Updating your site from 8.0.6 to 8.1.0 with update.php is exactly the same as updating from 8.0.5 to 8.0.6. Modules, themes, and translations may need small changes for this minor release, so test the update carefully before updating your production site.

Drupal 6 site owners

Drupal 6 is not supported anymore. Create a Drupal 8 site and try migrating your data into it as soon as possible. Your Drupal 6 site can still remain up and running while you test migrating your Drupal 6 data into your new Drupal 8 site. Note that there are known issues with the experimental Migrate module suite. If you find a new bug not covered by one of these issues, your detailed bug report with steps to reproduce is a big help!

Drupal 7 site owners

Drupal 7 is still fully supported and will continue to receive bug and security fixes throughout all minor releases of Drupal 8.
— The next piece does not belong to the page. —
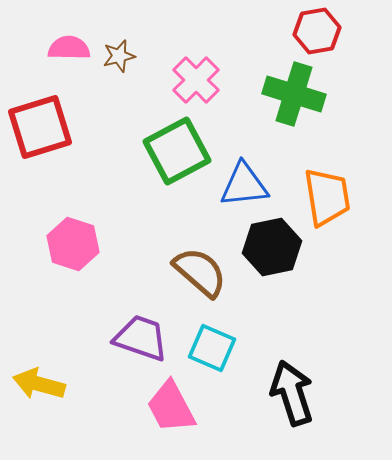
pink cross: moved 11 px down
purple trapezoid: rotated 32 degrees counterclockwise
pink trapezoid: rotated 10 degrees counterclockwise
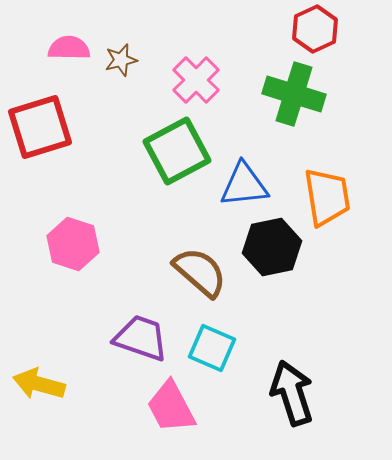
red hexagon: moved 2 px left, 2 px up; rotated 15 degrees counterclockwise
brown star: moved 2 px right, 4 px down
The new Migrate Drupal UI for Migrate also allows migrating a Drupal 7 site into a Drupal 8 site, but the migration path from Drupal 7 to 8 is not complete, so you may encounter errors or missing migrations when you try to migrate. That said, since your Drupal 7 site can remain up and running while you test migrating into a new Drupal 8 site, you can help us stabilize the Drupal 7 to Drupal 8 migration path! Testing and bug reports from your real-world Drupal 7 sites will help us stabilize this functionality sooner for everyone. (Search the known issues.)
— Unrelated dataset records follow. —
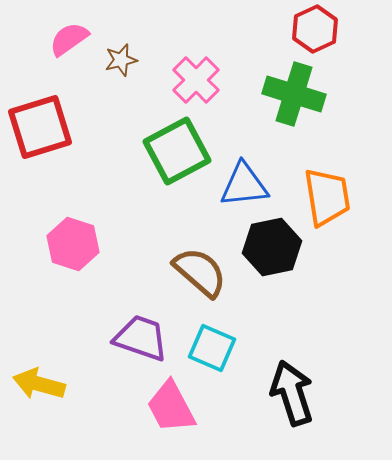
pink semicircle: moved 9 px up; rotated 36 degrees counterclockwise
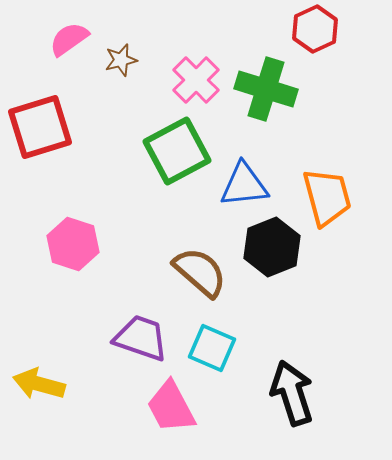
green cross: moved 28 px left, 5 px up
orange trapezoid: rotated 6 degrees counterclockwise
black hexagon: rotated 10 degrees counterclockwise
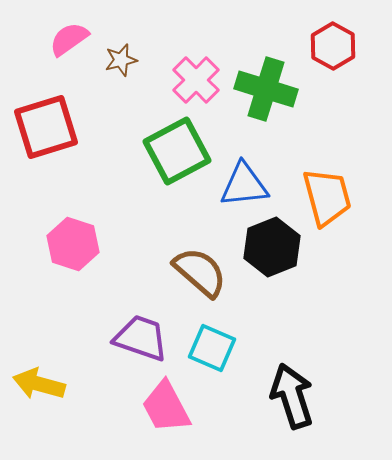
red hexagon: moved 18 px right, 17 px down; rotated 6 degrees counterclockwise
red square: moved 6 px right
black arrow: moved 3 px down
pink trapezoid: moved 5 px left
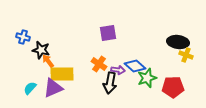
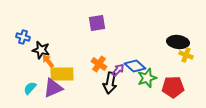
purple square: moved 11 px left, 10 px up
purple arrow: rotated 56 degrees counterclockwise
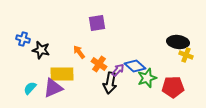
blue cross: moved 2 px down
orange arrow: moved 31 px right, 9 px up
Translation, module, and theme contributors

Minor releases like Drupal 8.1.0 are backwards-compatible, so modules, themes, and translations that support Drupal 8.0.x will be compatible with 8.1.x as well. However, the new version does include some string changes, minor UI changes, and internal API changes (as well as more significant changes to experimental modules like the Migrate suite). This means that some small updates may be required for your translations, modules, and themes. See the announcement of the 8.1.0 release candidate for more background information.